Your instructions:
In the data below, find each line containing the string "argument" and return it.

Extracted data entries:
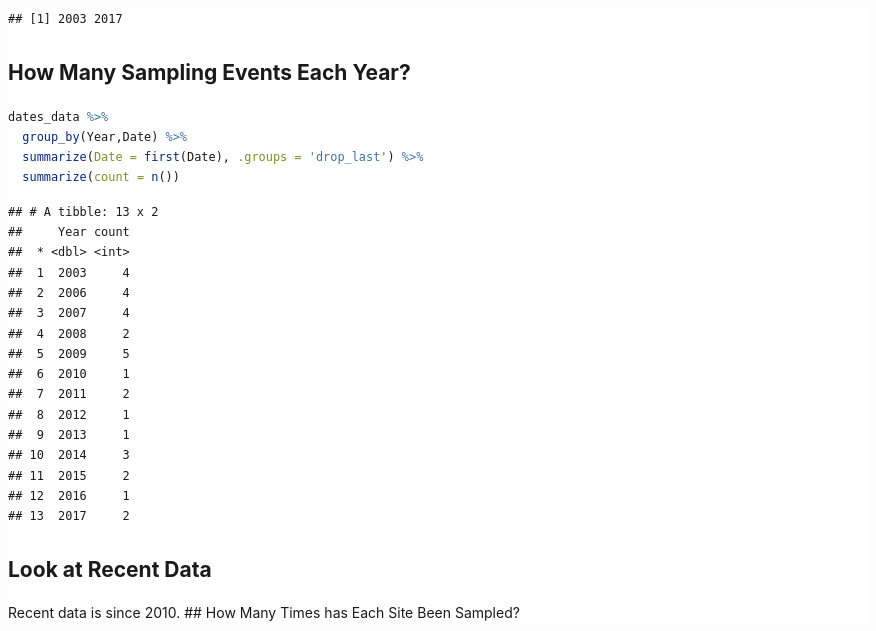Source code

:     ## [1] 2003 2017

## How Many Sampling Events Each Year?

``` r
dates_data %>%
  group_by(Year,Date) %>%
  summarize(Date = first(Date), .groups = 'drop_last') %>%
  summarize(count = n())
```

    ## # A tibble: 13 x 2
    ##     Year count
    ##  * <dbl> <int>
    ##  1  2003     4
    ##  2  2006     4
    ##  3  2007     4
    ##  4  2008     2
    ##  5  2009     5
    ##  6  2010     1
    ##  7  2011     2
    ##  8  2012     1
    ##  9  2013     1
    ## 10  2014     3
    ## 11  2015     2
    ## 12  2016     1
    ## 13  2017     2

## Look at Recent Data

Recent data is since 2010. \#\# How Many Times has Each Site Been
Sampled?
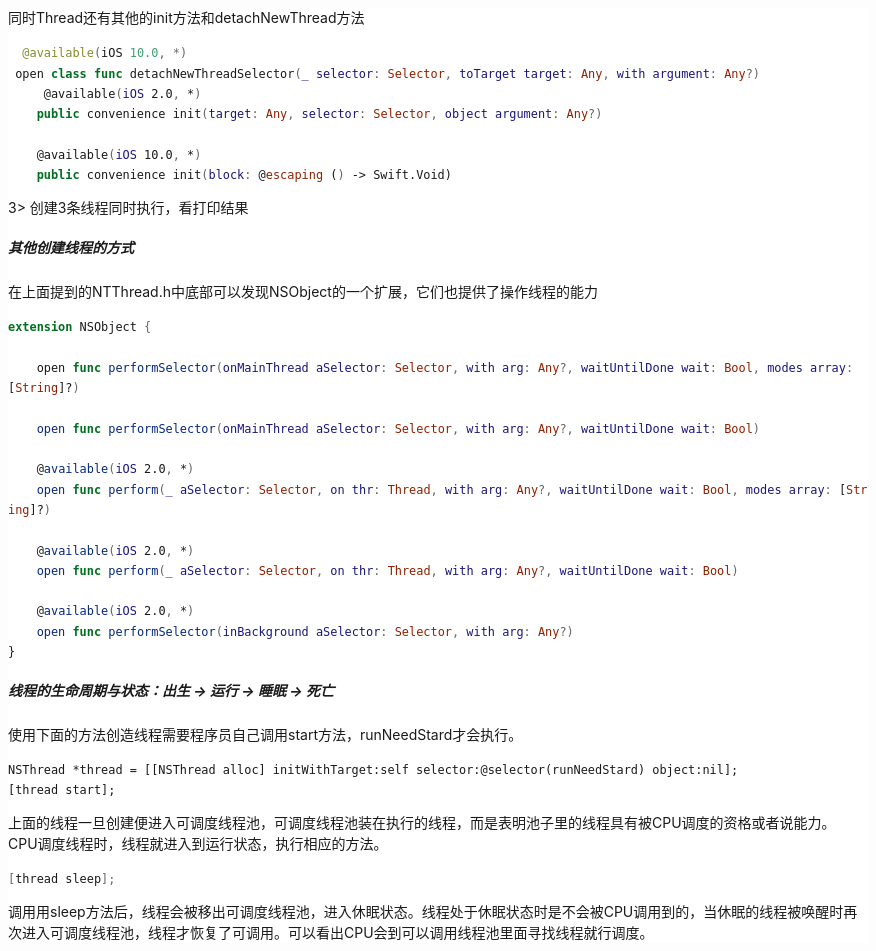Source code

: 同时Thread还有其他的init方法和detachNewThread方法

```swift
  @available(iOS 10.0, *)
 open class func detachNewThreadSelector(_ selector: Selector, toTarget target: Any, with argument: Any?)
     @available(iOS 2.0, *)
    public convenience init(target: Any, selector: Selector, object argument: Any?)

    @available(iOS 10.0, *)
    public convenience init(block: @escaping () -> Swift.Void)
```
3> 创建3条线程同时执行，看打印结果
##### 其他创建线程的方式
在上面提到的NTThread.h中底部可以发现NSObject的一个扩展，它们也提供了操作线程的能力

```swift
extension NSObject {

    open func performSelector(onMainThread aSelector: Selector, with arg: Any?, waitUntilDone wait: Bool, modes array: [String]?)

    open func performSelector(onMainThread aSelector: Selector, with arg: Any?, waitUntilDone wait: Bool)

    @available(iOS 2.0, *)
    open func perform(_ aSelector: Selector, on thr: Thread, with arg: Any?, waitUntilDone wait: Bool, modes array: [String]?)

    @available(iOS 2.0, *)
    open func perform(_ aSelector: Selector, on thr: Thread, with arg: Any?, waitUntilDone wait: Bool)
    
    @available(iOS 2.0, *)
    open func performSelector(inBackground aSelector: Selector, with arg: Any?)
}
```


##### 线程的生命周期与状态：出生 -> 运行 -> 睡眠 -> 死亡
使用下面的方法创造线程需要程序员自己调用start方法，runNeedStard才会执行。

```oc
NSThread *thread = [[NSThread alloc] initWithTarget:self selector:@selector(runNeedStard) object:nil];
[thread start];
```
上面的线程一旦创建便进入可调度线程池，可调度线程池装在执行的线程，而是表明池子里的线程具有被CPU调度的资格或者说能力。
CPU调度线程时，线程就进入到运行状态，执行相应的方法。

```swift
[thread sleep];
```
调用用sleep方法后，线程会被移出可调度线程池，进入休眠状态。线程处于休眠状态时是不会被CPU调用到的，当休眠的线程被唤醒时再次进入可调度线程池，线程才恢复了可调用。可以看出CPU会到可以调用线程池里面寻找线程就行调度。
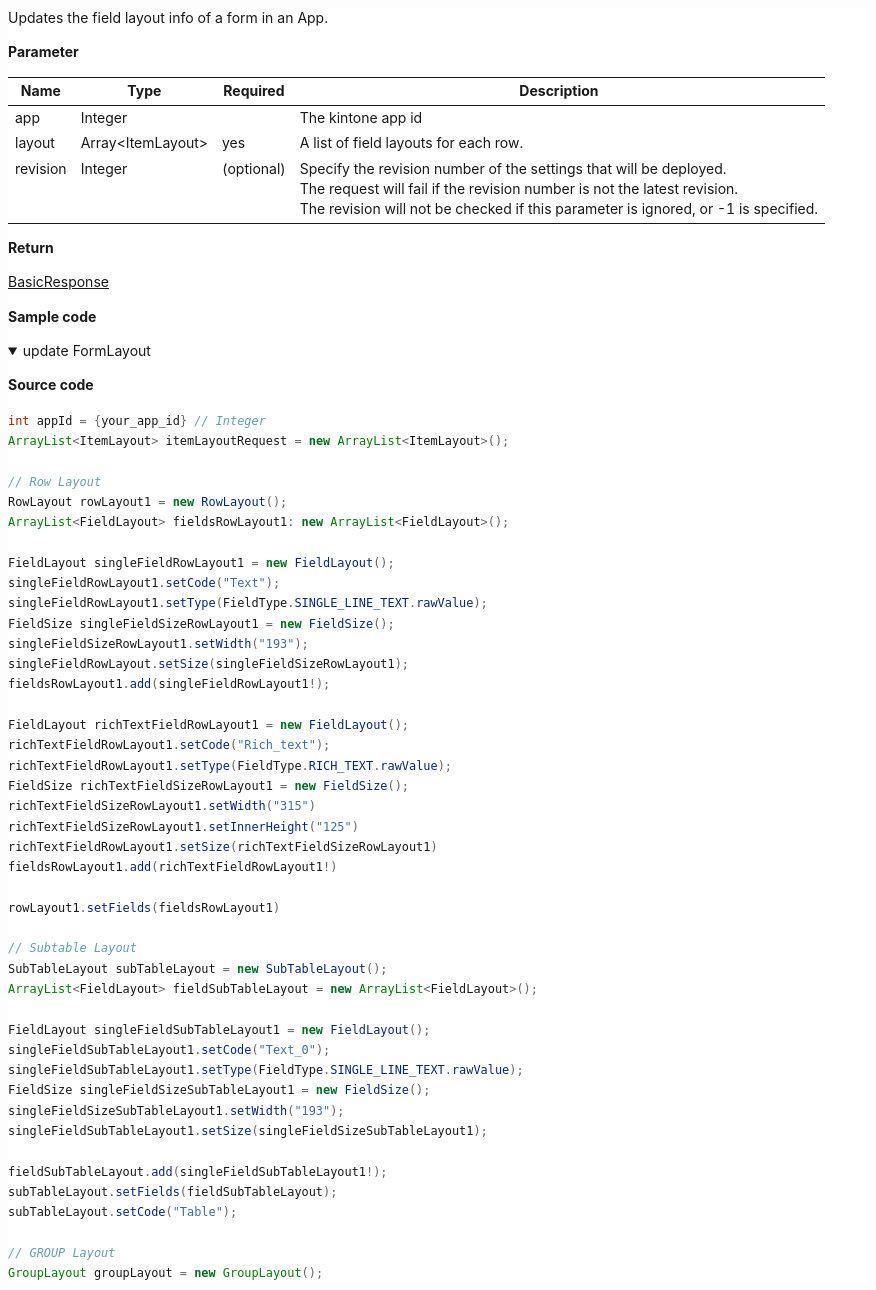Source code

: Updates the field layout info of a form in an App.

**Parameter**

| Name| Type| Required| Description |
| --- | --- | --- | --- |
| app | Integer | | The kintone app id
| layout | Array<ItemLayout\> | yes | A list of field layouts for each row.
| revision | Integer | (optional) | Specify the revision number of the settings that will be deployed.<br>The request will fail if the revision number is not the latest revision.<br>The revision will not be checked if this parameter is ignored, or -1 is specified.

**Return**

[BasicResponse](../model/app/basic-response)

**Sample code**

<details class="tab-container" open>
<Summary>update FormLayout</Summary>

**Source code**

```java  
int appId = {your_app_id} // Integer
ArrayList<ItemLayout> itemLayoutRequest = new ArrayList<ItemLayout>();
    
// Row Layout
RowLayout rowLayout1 = new RowLayout();
ArrayList<FieldLayout> fieldsRowLayout1: new ArrayList<FieldLayout>();

FieldLayout singleFieldRowLayout1 = new FieldLayout();
singleFieldRowLayout1.setCode("Text");
singleFieldRowLayout1.setType(FieldType.SINGLE_LINE_TEXT.rawValue);
FieldSize singleFieldSizeRowLayout1 = new FieldSize();
singleFieldSizeRowLayout1.setWidth("193");
singleFieldRowLayout.setSize(singleFieldSizeRowLayout1);
fieldsRowLayout1.add(singleFieldRowLayout1!);

FieldLayout richTextFieldRowLayout1 = new FieldLayout();
richTextFieldRowLayout1.setCode("Rich_text");
richTextFieldRowLayout1.setType(FieldType.RICH_TEXT.rawValue);
FieldSize richTextFieldSizeRowLayout1 = new FieldSize();
richTextFieldSizeRowLayout1.setWidth("315")
richTextFieldSizeRowLayout1.setInnerHeight("125")
richTextFieldRowLayout1.setSize(richTextFieldSizeRowLayout1)
fieldsRowLayout1.add(richTextFieldRowLayout1!)

rowLayout1.setFields(fieldsRowLayout1)

// Subtable Layout
SubTableLayout subTableLayout = new SubTableLayout();
ArrayList<FieldLayout> fieldSubTableLayout = new ArrayList<FieldLayout>();

FieldLayout singleFieldSubTableLayout1 = new FieldLayout();
singleFieldSubTableLayout1.setCode("Text_0");
singleFieldSubTableLayout1.setType(FieldType.SINGLE_LINE_TEXT.rawValue);
FieldSize singleFieldSizeSubTableLayout1 = new FieldSize();
singleFieldSizeSubTableLayout1.setWidth("193");
singleFieldSubTableLayout1.setSize(singleFieldSizeSubTableLayout1);

fieldSubTableLayout.add(singleFieldSubTableLayout1!);
subTableLayout.setFields(fieldSubTableLayout);
subTableLayout.setCode("Table");

// GROUP Layout
GroupLayout groupLayout = new GroupLayout();
```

Result:
 open class func detachNewThreadSelector(_ selector: Selector, toTarget target: Any, with argument: Any?)
    public convenience init(target: Any, selector: Selector, object argument: Any?)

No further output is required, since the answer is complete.